Prosegui, per favore, l'articolo sull'assemblea della Cna dopo il terremoto del 2012, riprendendo dopo l'ultima frase riportata.

• _Estratto dalla fonte_:
________
Roma, 29 nov.(AdnKronos) – “Ai politici? Chiediamo di snellire la burocrazia e le procedure per la ricostruzione”. E’ un coro unanime quello degli imprenditori, riuniti oggi per l’Assemblea della Cna in una fabbrica, tornata ad agosto alla produzione, dopo il terribile terremoto del 20 maggio 2012 che ha distrutto il capannone. Attesi il ministro del Lavoro Giuliano Poletti, quello dell’Ambiente Gian Luca Galletti e un videomessaggio del premier Renzi.
________
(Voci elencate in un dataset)
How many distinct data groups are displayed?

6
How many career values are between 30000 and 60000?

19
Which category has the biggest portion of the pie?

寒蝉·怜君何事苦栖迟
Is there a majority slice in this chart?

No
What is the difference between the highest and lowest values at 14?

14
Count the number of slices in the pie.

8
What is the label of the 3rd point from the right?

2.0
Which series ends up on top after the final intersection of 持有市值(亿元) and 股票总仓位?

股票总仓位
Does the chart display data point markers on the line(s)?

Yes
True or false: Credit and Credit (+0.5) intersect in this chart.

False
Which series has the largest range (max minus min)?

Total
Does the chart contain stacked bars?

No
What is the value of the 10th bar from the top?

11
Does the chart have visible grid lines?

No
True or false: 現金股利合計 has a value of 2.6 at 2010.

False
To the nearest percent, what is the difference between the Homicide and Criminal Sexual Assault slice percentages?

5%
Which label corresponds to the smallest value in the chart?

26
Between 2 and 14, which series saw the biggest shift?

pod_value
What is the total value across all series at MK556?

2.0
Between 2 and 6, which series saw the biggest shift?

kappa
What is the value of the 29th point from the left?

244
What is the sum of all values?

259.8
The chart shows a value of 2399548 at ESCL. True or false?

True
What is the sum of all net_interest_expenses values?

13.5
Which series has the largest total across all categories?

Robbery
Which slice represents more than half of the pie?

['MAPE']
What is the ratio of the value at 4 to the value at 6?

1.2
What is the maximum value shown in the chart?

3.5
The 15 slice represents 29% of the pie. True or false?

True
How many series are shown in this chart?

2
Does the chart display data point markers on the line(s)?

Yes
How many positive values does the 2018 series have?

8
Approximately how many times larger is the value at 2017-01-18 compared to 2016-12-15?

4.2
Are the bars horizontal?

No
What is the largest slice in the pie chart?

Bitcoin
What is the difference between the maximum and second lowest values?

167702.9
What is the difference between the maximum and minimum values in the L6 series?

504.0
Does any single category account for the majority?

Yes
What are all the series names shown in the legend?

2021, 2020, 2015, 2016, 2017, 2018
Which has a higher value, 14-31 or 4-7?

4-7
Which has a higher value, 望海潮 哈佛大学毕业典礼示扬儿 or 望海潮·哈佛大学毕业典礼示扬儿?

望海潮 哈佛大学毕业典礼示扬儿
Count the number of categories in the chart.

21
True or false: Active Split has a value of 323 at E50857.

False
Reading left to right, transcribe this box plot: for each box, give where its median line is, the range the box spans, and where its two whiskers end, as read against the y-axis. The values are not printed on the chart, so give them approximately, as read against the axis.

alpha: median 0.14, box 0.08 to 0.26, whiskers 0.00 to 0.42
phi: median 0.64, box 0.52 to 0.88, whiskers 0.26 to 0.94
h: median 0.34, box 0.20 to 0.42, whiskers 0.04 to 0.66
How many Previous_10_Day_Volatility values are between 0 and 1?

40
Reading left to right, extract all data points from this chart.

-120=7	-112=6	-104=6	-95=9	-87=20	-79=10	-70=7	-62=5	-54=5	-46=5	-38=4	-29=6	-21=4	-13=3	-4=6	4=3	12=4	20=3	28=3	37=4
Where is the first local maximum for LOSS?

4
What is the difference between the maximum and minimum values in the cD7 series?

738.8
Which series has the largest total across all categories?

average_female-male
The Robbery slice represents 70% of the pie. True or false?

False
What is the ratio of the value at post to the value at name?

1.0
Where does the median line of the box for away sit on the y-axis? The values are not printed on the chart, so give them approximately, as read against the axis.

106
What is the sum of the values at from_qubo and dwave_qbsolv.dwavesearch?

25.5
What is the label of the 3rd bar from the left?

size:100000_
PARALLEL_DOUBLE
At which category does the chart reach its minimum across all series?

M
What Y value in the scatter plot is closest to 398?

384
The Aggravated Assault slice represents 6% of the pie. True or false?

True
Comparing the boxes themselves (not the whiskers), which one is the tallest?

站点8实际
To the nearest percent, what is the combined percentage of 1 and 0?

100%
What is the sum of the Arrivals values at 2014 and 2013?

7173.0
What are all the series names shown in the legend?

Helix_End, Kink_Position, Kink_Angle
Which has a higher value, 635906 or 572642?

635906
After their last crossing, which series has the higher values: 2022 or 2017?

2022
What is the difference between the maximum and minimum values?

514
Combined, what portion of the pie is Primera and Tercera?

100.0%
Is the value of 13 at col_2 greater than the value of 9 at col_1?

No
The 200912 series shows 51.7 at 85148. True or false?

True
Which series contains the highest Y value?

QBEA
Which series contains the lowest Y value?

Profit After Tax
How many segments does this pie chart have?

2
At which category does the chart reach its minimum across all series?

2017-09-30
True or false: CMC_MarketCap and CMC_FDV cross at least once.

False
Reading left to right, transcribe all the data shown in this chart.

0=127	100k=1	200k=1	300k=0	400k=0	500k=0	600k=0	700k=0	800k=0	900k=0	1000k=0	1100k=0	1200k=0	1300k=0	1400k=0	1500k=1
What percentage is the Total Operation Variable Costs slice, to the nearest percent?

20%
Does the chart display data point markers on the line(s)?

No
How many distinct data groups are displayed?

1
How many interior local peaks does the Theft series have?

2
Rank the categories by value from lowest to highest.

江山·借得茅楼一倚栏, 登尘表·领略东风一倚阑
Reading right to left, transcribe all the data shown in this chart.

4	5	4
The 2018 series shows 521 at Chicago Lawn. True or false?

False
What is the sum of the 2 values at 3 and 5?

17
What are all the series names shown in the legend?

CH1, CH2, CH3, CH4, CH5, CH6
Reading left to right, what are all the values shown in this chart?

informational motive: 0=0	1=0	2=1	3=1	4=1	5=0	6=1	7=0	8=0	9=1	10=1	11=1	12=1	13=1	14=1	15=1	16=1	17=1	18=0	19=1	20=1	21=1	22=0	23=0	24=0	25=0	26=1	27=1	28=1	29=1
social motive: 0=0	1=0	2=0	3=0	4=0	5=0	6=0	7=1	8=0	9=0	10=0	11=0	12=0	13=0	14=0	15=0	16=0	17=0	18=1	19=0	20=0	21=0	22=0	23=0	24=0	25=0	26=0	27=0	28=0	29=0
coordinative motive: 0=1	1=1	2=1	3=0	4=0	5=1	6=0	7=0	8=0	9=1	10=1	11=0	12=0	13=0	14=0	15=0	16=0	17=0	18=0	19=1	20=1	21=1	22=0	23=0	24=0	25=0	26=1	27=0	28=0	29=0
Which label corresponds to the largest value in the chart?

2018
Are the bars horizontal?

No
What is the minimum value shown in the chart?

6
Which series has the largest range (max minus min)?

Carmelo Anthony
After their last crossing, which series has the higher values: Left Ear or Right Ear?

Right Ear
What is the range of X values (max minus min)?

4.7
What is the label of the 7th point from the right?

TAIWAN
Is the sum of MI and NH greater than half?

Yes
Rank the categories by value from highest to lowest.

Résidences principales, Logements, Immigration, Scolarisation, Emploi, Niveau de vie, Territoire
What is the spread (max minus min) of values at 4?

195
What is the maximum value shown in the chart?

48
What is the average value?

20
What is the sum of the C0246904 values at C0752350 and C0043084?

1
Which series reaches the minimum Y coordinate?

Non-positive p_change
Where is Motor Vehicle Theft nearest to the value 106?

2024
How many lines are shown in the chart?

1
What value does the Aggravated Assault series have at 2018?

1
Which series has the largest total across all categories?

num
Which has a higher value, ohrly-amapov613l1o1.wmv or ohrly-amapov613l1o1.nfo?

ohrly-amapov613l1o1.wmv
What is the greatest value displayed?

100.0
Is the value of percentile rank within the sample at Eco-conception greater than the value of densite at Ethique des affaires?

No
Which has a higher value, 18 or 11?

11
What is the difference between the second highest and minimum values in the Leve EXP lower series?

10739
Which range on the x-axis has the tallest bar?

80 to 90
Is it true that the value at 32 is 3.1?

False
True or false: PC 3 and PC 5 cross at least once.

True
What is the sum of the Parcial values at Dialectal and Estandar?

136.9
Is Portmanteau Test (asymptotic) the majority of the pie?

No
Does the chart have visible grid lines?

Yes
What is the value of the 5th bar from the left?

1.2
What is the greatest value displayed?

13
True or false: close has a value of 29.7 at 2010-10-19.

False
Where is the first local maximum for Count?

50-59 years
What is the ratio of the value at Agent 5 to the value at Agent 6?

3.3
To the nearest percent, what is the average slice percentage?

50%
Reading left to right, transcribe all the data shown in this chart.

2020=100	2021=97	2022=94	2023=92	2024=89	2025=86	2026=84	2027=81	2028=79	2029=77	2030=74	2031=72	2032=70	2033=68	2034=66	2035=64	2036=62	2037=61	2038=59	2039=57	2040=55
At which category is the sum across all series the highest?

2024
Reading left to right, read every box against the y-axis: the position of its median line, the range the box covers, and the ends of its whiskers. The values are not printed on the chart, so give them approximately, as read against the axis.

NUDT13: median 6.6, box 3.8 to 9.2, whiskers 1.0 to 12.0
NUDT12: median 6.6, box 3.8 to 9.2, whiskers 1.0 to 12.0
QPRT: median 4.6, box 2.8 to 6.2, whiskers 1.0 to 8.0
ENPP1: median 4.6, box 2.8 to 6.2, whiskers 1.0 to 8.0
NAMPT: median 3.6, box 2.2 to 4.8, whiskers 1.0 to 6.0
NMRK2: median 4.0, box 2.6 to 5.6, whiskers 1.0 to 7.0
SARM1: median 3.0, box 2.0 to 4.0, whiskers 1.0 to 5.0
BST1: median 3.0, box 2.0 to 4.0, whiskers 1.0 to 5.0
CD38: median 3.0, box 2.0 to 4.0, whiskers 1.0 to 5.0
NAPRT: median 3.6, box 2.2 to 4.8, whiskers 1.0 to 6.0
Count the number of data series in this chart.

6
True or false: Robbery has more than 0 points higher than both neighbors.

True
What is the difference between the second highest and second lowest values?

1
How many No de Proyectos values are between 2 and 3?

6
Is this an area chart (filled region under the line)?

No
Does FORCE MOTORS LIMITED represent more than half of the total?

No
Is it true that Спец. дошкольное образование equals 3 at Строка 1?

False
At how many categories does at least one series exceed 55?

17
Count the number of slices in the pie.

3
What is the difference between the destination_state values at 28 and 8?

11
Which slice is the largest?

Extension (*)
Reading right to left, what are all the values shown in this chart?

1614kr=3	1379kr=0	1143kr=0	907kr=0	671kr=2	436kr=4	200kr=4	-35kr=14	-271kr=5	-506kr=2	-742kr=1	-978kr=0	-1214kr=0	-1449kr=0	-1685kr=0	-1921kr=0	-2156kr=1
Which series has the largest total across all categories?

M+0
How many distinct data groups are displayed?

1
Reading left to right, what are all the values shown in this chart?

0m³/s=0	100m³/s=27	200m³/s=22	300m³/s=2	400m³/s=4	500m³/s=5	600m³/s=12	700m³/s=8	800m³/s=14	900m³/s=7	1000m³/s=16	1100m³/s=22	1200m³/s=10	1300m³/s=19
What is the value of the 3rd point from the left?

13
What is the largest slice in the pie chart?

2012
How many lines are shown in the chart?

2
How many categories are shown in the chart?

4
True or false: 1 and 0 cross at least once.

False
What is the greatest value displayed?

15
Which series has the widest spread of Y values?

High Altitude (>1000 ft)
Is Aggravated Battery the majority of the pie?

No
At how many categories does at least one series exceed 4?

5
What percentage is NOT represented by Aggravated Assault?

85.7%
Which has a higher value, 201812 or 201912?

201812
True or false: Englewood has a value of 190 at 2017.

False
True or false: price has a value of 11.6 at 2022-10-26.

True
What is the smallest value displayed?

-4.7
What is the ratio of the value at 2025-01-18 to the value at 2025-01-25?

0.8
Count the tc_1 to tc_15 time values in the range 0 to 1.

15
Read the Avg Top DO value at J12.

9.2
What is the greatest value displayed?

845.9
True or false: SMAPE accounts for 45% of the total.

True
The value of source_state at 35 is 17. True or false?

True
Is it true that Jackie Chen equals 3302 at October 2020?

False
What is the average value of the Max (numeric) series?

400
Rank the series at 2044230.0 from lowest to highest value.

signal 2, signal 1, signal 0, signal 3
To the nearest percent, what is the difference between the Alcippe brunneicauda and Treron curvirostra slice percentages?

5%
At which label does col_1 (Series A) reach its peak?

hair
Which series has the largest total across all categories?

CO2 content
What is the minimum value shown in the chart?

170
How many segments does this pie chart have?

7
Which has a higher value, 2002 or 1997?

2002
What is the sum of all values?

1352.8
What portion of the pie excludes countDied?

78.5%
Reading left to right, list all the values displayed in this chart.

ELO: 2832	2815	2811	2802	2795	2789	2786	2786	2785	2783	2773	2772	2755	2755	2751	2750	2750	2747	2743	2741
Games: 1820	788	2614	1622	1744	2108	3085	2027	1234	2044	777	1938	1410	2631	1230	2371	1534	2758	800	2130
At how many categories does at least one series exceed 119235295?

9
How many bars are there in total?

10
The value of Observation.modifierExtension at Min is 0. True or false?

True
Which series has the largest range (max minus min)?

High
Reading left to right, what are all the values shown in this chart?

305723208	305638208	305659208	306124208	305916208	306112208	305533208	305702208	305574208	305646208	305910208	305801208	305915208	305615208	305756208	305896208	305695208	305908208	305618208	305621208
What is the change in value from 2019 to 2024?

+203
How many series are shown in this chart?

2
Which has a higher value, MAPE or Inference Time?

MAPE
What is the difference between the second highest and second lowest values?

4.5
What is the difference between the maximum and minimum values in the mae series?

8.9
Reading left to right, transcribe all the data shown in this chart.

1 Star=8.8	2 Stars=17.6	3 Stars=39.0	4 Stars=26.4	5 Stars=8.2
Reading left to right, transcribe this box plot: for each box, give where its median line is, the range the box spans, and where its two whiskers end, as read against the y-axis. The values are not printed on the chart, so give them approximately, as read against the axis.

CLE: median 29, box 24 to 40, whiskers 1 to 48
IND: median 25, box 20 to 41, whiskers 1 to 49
________
• _Risultato del compito_:
“Nella mia azienda dopo il sisma neanche si poteva rientrare – dice all’Adnkronos Angelo Sorrentino, ditta di impianti elettrici a San Felice sul Panaro – l’ho rimessa ora in sicurezza, sto ancora aspettando di sistemarla definitivamente”. ” Le nostre imprese dopo il terremoto – dice all’Adnkronos Cesare Gallavotti, imprenditore del settore biomedicale e presidente di Cna Mirandola – hanno bisogno di liquidità e lo slittamento delle tasse è assolutamente prioritario perché non è possibile riuscire a riprendere il pagamento delle tasse già il 30 giugno del 2015″.
“Al governo chiediamo maggior dialogo – dice all’Adnkronos Marco Gasparini, presidente regionale di Federmoda -. Abbiamo ricostruito e stiamo ricostruendo, il problema è che ancora non è finita”.